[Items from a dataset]
- - - - - - -
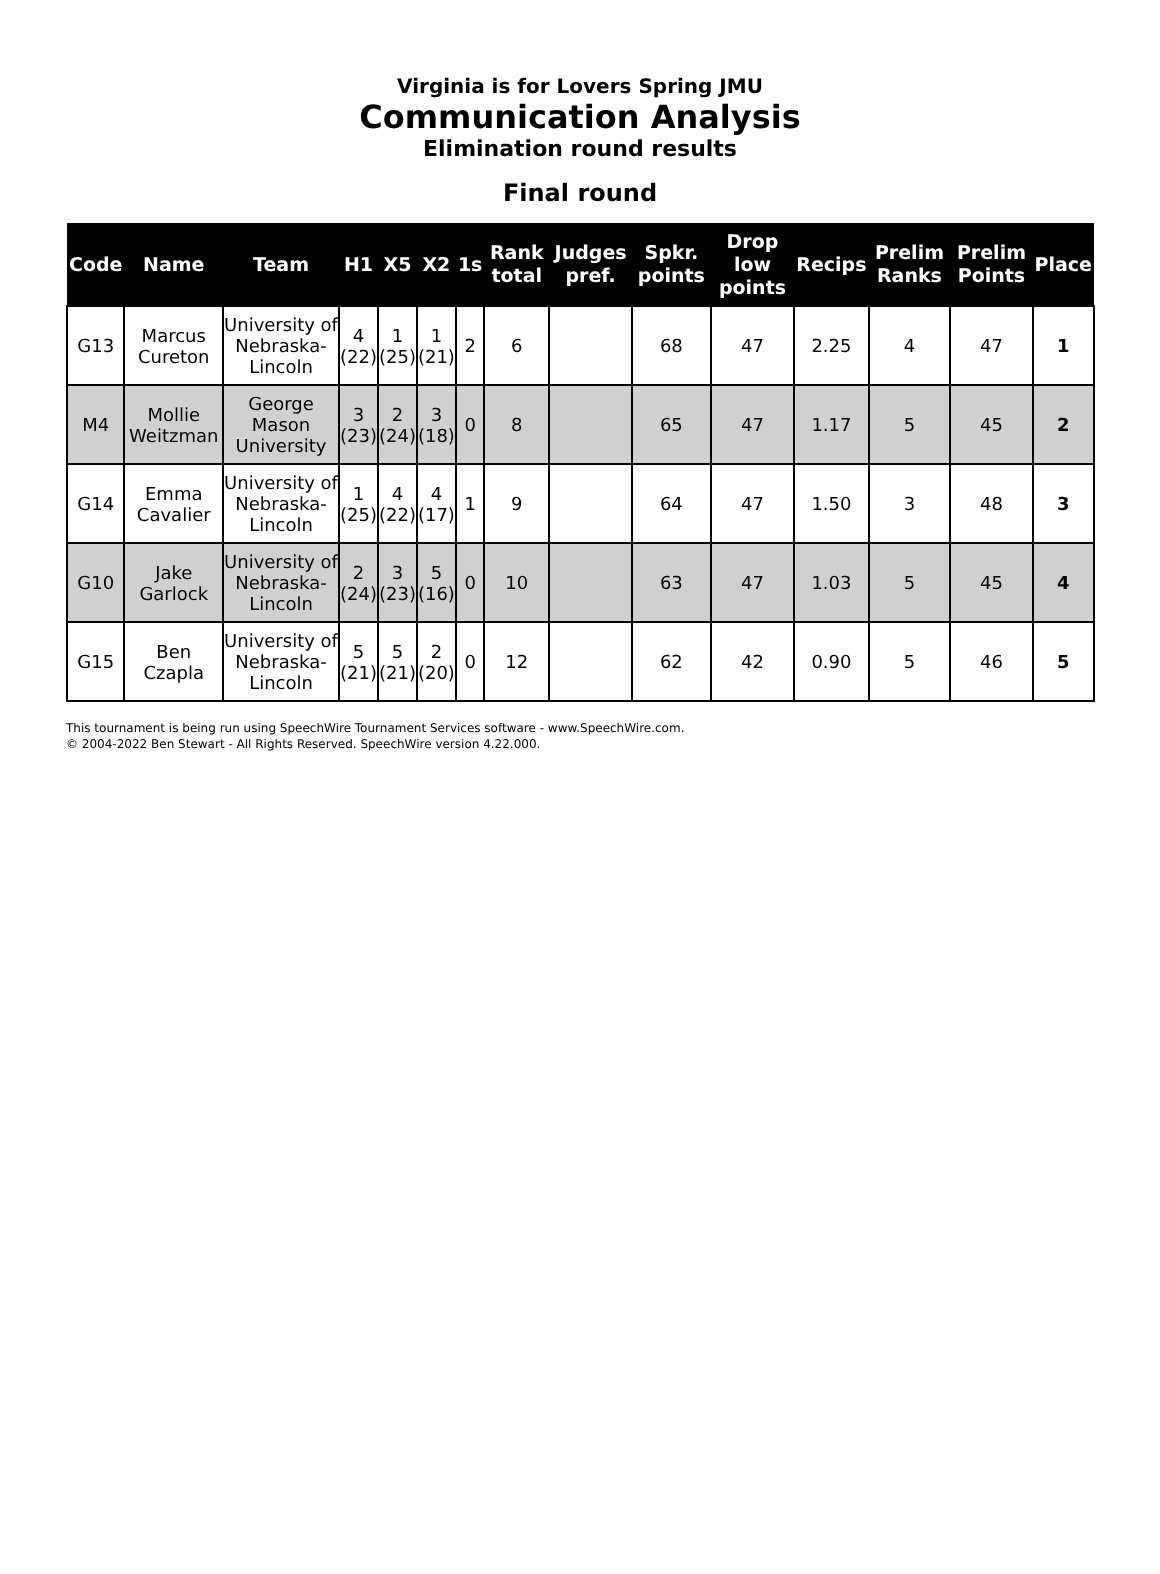Virginia is for Lovers Spring JMU
Communication Analysis
Elimination round results
Final round
| Code | Name | Team | H1 | X5 | X2 | 1s | Rank total | Judges pref. | Spkr. points | Drop low points | Recips | Prelim Ranks | Prelim Points | Place |
| --- | --- | --- | --- | --- | --- | --- | --- | --- | --- | --- | --- | --- | --- | --- |
| G13 | Marcus Cureton | University of Nebraska-Lincoln | 4 (22) | 1 (25) | 1 (21) | 2 | 6 | | 68 | 47 | 2.25 | 4 | 47 | 1 |
| M4 | Mollie Weitzman | George Mason University | 3 (23) | 2 (24) | 3 (18) | 0 | 8 | | 65 | 47 | 1.17 | 5 | 45 | 2 |
| G14 | Emma Cavalier | University of Nebraska-Lincoln | 1 (25) | 4 (22) | 4 (17) | 1 | 9 | | 64 | 47 | 1.50 | 3 | 48 | 3 |
| G10 | Jake Garlock | University of Nebraska-Lincoln | 2 (24) | 3 (23) | 5 (16) | 0 | 10 | | 63 | 47 | 1.03 | 5 | 45 | 4 |
| G15 | Ben Czapla | University of Nebraska-Lincoln | 5 (21) | 5 (21) | 2 (20) | 0 | 12 | | 62 | 42 | 0.90 | 5 | 46 | 5 |
This tournament is being run using SpeechWire Tournament Services software - www.SpeechWire.com.
© 2004-2022 Ben Stewart - All Rights Reserved. SpeechWire version 4.22.000.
- - - - - - -
— THE TASK —
Copy out only the lines above from the one with "2.25 | 4 | 47 | 1 |" to the one with "1.17 | 5 | 45 | 2 |", inclusive, exactly as they stand.

— EXERCISE RESULT —
| G13 | Marcus Cureton | University of Nebraska-Lincoln | 4 (22) | 1 (25) | 1 (21) | 2 | 6 | | 68 | 47 | 2.25 | 4 | 47 | 1 |
| M4 | Mollie Weitzman | George Mason University | 3 (23) | 2 (24) | 3 (18) | 0 | 8 | | 65 | 47 | 1.17 | 5 | 45 | 2 |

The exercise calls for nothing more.